Selective Scrape Pages

We add restrictions to Scrape Pages so that it runs faster and finds more relevant content. We've added a json output for downstream visualization and an example node app that reads it. github

Click scrape.html to run with defaults.

Click scrape.svg to see a download drawn with scrape.js.

pages/selective-scrape-pages

# Parameters

We accept parameters each of which has a default. Click the asset scrape.html to see a scrape run with defaults. Edit the new tab's url to override defaults.

days=10

Limit the graph to include only pages edited in the last 10 days. Default is 30 days. A fork alone doesn't count as an edit. example

site=code.fed.wiki

Start the scrape at the specified site. The default is found.ward.bay.wiki.org. The scrape discovers more when pages fork or otherwise reference new sites. example

# Download

We construct page objects within site objects as we scrape. We have a lot of latitude for what and when we record. A site may be present with no pages selected for inclusion.

{ "found.ward.bay.wiki.org": { "debt-metaphor-explained": { "date": 1571510763204, "title": "Debt Metaphor Explained", "synopsis": "While programming we ...", "links": [ "Quantifying Technical Debt" ], "sites": [ "found.ward.bay.wiki.org", "ward.bay.wiki.org" ] }, "scrape-pages": { "date": 1571252854227, "title": "Scrape Pages", "synopsis": "A good way to understand ...", "links": [ "How Scrape Works", "Search Index Download" ], "sites": [ "found.ward.bay.wiki.org" ] }, ...

Pages are recorded as objects with the fields shown. A slug is a lower-case hyphenated version of the title. Links will be a list of links found on the page. Forks are a list of additional sites where links may resolve in the order they should be checked.

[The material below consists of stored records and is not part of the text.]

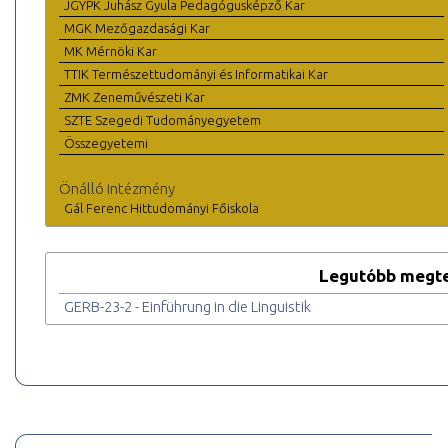
JGYPK Juhász Gyula Pedagógusképző Kar
MGK Mezőgazdasági Kar
MK Mérnöki Kar
TTIK Természettudományi és Informatikai Kar
ZMK Zeneművészeti Kar
SZTE Szegedi Tudományegyetem
Összegyetemi
Önálló intézmény
Gál Ferenc Hittudományi Főiskola
Legutóbb megte
GERB-23-2 - Einführung in die Linguistik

function asSlug (title) { return title.replace(/\s/g, '-') .replace(/[^A-Za-z0-9-]/g, '') .toLowerCase() }

We now properly punctuate and download the scrape results as a json file once the scrape has completed. The file name is generated from scrap parameters.

`scrape-${site}-${days}.json`

# Example

We've created as an example a node application, scrape.js, that can read a download file and render it as svg using graphviz dot notation. We connect sites with two different kinds of lines. enlarge

A solid line means a link followed by a click.

A dashed line means a twin forked from another site.

# Modifications

An advantage of this scrape over other approaches is that the code is run locally and easily modified to collect additional application specific data from the pages it chooses to visit.

function do_page(site, slug, page) { var page_node = json_graph[site][slug] ...

The page object is delivered to do_page for each selected site and slug. Insert into page_node as required.

See Json Schema for page object details.